O ministro Ricardo Lewandowski, do Supremo Tribunal Federal (STF), liderou a discussão sobre o aumento, na qual a presidente do Supremo, ministra Cármem Lúcia, que era contra, foi derrotada por 7 a 4. Lewandowski argumenta que a atuação do Judiciário tem proporcionado o resgate de dinheiro aos cofres públicos: “Vocês repararam que ontem os juízes de Curitiba devolveram R$ 1 bilhão de dinheiro desviado da Petrobras?”, disse. Entretanto, é um dos ministros que mais atuam no sentido de circunscrever as investigações.
Num país com 13 milhões de desempregados e uma massa enorme de pessoas subempregadas, muitas vezes ganhando abaixo do salário-mínimo, a decisão teve repercussão muito negativa, a começar pelas reações da própria presidente do Supremo: “Ontem perdi. Provavelmente hoje perco de novo. Mas eu não queria estar do lado dos vencedores. O que venceram e como venceram não era o que eu queria mesmo e continuo não convencida de que era o melhor para o Brasil”, disse Cármen Lúcia.
Colateral
A Secretaria Geral do STF calcula em R$ 2,87 milhões o impacto da despesa na folha de pagamento do tribunal. Parte dos recursos, cerca de R$ 50 milhões, deve sair do orçamento da TV Justiça. O aumento ainda precisa ser aprovado pelo Congresso Nacional, que já barrou um aumento anterior do Judiciário. Dessa vez, o que se discute no Senado é a desvinculação dos aumentos entre os Poderes, o que pode ser uma boa medida em tempos de novo governo e ajuste fiscal, mas isso dependerá do resultado das eleições.
A decisão tem efeitos políticos colaterais. O Supremo está dividido e se desgasta em razão de divergências entre ministros e decisões contraditórias, principalmente em relação à Operação Lava-Jato.

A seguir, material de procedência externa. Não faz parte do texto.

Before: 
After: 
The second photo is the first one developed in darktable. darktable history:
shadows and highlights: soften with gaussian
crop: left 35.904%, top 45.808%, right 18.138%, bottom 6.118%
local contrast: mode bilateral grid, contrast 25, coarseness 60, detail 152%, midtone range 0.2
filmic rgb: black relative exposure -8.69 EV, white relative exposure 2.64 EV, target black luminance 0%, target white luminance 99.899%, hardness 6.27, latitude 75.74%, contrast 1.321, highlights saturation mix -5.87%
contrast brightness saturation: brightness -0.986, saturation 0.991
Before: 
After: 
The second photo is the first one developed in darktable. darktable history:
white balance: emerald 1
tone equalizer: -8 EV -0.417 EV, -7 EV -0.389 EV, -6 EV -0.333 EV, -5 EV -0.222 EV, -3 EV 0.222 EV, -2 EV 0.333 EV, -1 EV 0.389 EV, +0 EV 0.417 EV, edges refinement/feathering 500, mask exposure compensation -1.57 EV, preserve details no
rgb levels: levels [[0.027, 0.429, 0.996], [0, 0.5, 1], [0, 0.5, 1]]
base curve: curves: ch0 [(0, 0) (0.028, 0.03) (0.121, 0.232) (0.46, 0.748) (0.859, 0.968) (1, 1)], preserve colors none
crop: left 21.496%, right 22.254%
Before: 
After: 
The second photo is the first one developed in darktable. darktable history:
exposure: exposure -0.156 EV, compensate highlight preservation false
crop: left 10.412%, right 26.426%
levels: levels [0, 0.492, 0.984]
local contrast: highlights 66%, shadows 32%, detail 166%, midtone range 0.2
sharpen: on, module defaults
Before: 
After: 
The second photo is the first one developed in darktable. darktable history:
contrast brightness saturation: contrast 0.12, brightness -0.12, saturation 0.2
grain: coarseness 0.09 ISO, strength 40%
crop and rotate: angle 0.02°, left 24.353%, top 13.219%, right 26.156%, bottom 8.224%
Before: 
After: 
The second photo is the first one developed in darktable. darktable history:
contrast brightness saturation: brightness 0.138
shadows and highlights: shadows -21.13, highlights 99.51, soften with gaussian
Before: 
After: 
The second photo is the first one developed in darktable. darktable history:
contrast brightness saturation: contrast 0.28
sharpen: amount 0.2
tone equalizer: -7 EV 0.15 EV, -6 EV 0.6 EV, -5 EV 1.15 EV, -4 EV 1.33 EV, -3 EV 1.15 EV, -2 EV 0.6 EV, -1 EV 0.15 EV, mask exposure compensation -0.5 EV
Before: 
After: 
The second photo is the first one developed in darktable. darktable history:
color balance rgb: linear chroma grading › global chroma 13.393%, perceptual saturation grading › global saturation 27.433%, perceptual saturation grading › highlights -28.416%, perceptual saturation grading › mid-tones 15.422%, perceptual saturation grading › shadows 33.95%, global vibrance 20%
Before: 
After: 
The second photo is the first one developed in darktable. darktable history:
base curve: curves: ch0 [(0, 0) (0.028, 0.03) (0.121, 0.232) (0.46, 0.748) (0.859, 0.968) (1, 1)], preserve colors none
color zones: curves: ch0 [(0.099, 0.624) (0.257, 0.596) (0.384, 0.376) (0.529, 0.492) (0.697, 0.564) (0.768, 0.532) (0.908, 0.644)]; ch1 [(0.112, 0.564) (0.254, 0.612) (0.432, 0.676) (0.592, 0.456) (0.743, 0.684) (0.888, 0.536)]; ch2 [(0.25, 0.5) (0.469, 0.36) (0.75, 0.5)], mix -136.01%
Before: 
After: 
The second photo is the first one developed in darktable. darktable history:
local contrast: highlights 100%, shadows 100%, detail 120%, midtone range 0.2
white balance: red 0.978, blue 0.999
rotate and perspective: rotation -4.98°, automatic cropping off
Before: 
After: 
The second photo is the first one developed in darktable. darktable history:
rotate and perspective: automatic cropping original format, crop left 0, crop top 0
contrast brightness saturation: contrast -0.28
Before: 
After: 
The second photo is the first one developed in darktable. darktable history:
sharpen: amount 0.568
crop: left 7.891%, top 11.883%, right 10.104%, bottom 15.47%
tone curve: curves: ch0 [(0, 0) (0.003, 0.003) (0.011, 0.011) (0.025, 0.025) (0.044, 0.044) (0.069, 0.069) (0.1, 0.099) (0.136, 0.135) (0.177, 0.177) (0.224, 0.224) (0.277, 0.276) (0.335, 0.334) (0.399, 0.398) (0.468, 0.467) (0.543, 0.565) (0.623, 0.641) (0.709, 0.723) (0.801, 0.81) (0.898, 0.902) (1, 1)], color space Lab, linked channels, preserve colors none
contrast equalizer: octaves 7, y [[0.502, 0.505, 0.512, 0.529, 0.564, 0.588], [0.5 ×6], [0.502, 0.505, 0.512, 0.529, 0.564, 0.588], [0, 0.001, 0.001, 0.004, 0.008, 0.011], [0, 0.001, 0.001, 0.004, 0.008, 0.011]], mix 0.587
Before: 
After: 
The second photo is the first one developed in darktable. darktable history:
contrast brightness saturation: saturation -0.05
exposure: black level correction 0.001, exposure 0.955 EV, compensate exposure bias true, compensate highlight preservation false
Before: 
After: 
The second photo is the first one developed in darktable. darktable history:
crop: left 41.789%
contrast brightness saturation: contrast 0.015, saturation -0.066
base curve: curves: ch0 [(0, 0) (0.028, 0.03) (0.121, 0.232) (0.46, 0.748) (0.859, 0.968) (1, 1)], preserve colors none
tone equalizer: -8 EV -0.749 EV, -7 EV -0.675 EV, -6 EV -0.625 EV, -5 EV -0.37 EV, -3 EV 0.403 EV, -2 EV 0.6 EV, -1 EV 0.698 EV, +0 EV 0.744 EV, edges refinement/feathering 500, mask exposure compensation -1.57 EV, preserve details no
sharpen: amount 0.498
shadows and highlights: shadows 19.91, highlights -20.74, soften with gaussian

A prisão do ex-presidente Luiz Inácio Lula da Silva, condenado em segunda instância, contrasta fortemente com a libertação de outros personagens envolvidos em escândalos, mas que estavam em prisão preventiva, porque ainda não foram condenados em segunda instância. O cidadão comum simplesmente não entende a diferença de tratamento, porque não conhece a jurisprudência. Enquanto os ministros Gilmar Mendes e Dias Toffoli, por exemplo, arquivam processos e soltam presos envolvidos em escândalos, Lula promove uma guerrilha jurídica contra a Operação Lava-Jato.
Lula está preso desde abril, em Curitiba, depois de ter sido condenado pelo Tribunal Regional Federal da 4ª Região (TRF-4) a 12 anos e 1 mês de prisão por corrupção passiva e lavagem de dinheiro no caso do tríplex de Guarujá. Ontem, por exemplo, a Quinta Turma do Superior Tribunal de Justiça (STJ) negou recurso da defesa do ex-presidente Luiz Inácio Lula da Silva (PT) para suspender os efeitos da condenação dele nesse caso. Em Porto Alegre, o Tribunal Regional Federal da 4ª Região (TRF-4) negou o pedido do Partido dos Trabalhadores para que Luiz Inácio Lula da Silva participasse do debate de ontem da TV Bandeirantes com candidatos à Presidência da República. Advogados do PT entraram com mandado de segurança após um pedido anterior não ter sido analisado. O ex-presidente foi anunciado candidato do PT no domingo.